Some things that I've been curious about in the past - Converting parts of python libraries from pure python to C/C++ bindings for better performance - Writing a terminal based file manager to work with Google Chrome - Actually contributing to chromium (my laptop is a potato though so all of my builds fail)

About me: I'm in my junior year of uni studying CS, and I've been able to make money doing web dev for the past 2 years of my degree. For many reasons including curiosity and the fact that AI makes me feel replaceable doing many frontend + backend tasks, though I'm very curious about getting into lower level programming.
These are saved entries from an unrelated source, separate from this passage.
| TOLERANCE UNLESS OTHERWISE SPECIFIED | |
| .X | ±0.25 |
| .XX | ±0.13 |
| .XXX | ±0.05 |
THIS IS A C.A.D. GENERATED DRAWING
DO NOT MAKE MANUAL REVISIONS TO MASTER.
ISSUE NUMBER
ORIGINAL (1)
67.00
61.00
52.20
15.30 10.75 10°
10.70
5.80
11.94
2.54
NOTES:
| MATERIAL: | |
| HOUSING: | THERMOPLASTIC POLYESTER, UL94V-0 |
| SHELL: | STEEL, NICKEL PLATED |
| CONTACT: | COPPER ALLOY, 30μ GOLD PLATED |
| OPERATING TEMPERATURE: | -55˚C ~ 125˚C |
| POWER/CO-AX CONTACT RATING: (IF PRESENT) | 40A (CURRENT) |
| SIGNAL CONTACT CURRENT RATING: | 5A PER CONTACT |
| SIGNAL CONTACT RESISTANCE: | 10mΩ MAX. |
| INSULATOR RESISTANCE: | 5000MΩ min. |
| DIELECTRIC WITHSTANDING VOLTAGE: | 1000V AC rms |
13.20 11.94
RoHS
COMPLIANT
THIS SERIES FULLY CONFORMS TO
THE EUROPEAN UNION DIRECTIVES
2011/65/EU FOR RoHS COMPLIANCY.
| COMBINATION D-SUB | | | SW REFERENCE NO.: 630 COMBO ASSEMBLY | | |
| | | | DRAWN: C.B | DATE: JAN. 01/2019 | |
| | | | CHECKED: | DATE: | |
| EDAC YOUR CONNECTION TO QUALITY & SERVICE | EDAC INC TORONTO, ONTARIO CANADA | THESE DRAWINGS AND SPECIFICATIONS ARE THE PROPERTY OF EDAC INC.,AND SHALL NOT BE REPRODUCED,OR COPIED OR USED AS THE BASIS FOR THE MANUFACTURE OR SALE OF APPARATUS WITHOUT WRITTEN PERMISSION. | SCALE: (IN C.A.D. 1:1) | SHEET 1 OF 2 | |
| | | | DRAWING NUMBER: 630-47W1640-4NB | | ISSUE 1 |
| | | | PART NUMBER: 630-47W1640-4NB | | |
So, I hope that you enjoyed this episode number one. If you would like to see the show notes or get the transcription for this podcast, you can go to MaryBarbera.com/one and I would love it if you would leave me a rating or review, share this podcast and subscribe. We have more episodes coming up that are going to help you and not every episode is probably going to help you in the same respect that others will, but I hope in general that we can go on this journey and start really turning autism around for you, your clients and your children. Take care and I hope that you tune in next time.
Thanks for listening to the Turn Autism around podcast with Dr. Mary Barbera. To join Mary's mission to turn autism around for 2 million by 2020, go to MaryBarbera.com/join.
Any help would be greatly appreciated!

Comments

abhisek•7mo ago
IMHO there is neither baseline nor “enough” when it comes to learning any programming language for any reasonably complex domain.

As you already know, C/C++ helps with low level software layers that interface with or manage hardware resources. In my experience, Go and Rust are also pretty much used as systems programming languages. For example, I use Go and EBPF to instrument systems calls on Linux kernel.

For me, most of my learning came from solving problems and building for specific use-cases. I think getting into builder mode and creating some cool will definitely accelerate your learning.

sargstuff•7mo ago
On software side, building an OS (distribution) from scratch provides a step above bare metal programming[0].

Provides familiarity with different types of things a kernel does via programs/scripts that make use of kernel.

Actually writing binary code for kernel bit can be done under qem[1][2]. aka don't need to buy actual hardware, can use 'software probes' to view what's going on, etc. Don't have to worry about 'crashing'/trashing box running on (just crash the qem software & loosing just what was done in qem session, if didn't save as 'export/save to external location outside of qem session')

"Reading OpenBSD source code daily (blog.tintagel.pl)" from [hn: 3] automated way to review code.

-----

[0] : https://www.linuxfromscratch.org/

[1] : qem for kernel developers - https://www.youtube.com/watch?v=LyWlpuntdU4

[2] : https://www.collabora.com/news-and-blog/blog/2017/01/16/sett...

[hn:3] : https://news.ycombinator.com/item?id=14521386

a_tartaruga•7mo ago
It sounds like you're doing the normal sort of things that systems people do to get started. The fact that you have lots of ideas to jump off of is very good. In general just follow all of your ideas down as far as you can to the base systems. Write the TCP implementation for your HTTP server and run it over the internet for example. You've only gone too far when you start worrying about noise and debugging looks like randomly grounding metal things.
theophilec•7mo ago
Oxide and Friends has an episode on the topic [1], I found interesting.

[1] : https://oxide-and-friends.transistor.fm/episodes/paths-into-...

noone_youknow•7mo ago
Sounds like you’re doing some interesting stuff and have a good, varied skill base to build on.

My advice would be to jump in and start working on kernel level stuff, or writing your own - IMO there’s no finer way to really “get” the low level concepts and the understanding you’ll build will really help with any other system-level stuff you do.

Not to plug, but if you were interested in getting involved in an existing project, my own toy kernel project[0] is at a point where there’s still lots of fun stuff left to do (both design- and implementation-wise) but a lot of the basic “project plumbing” and one-time machine setup stuff that people often get stuck on is already done, and I’d be glad to have the opportunity to share knowledge.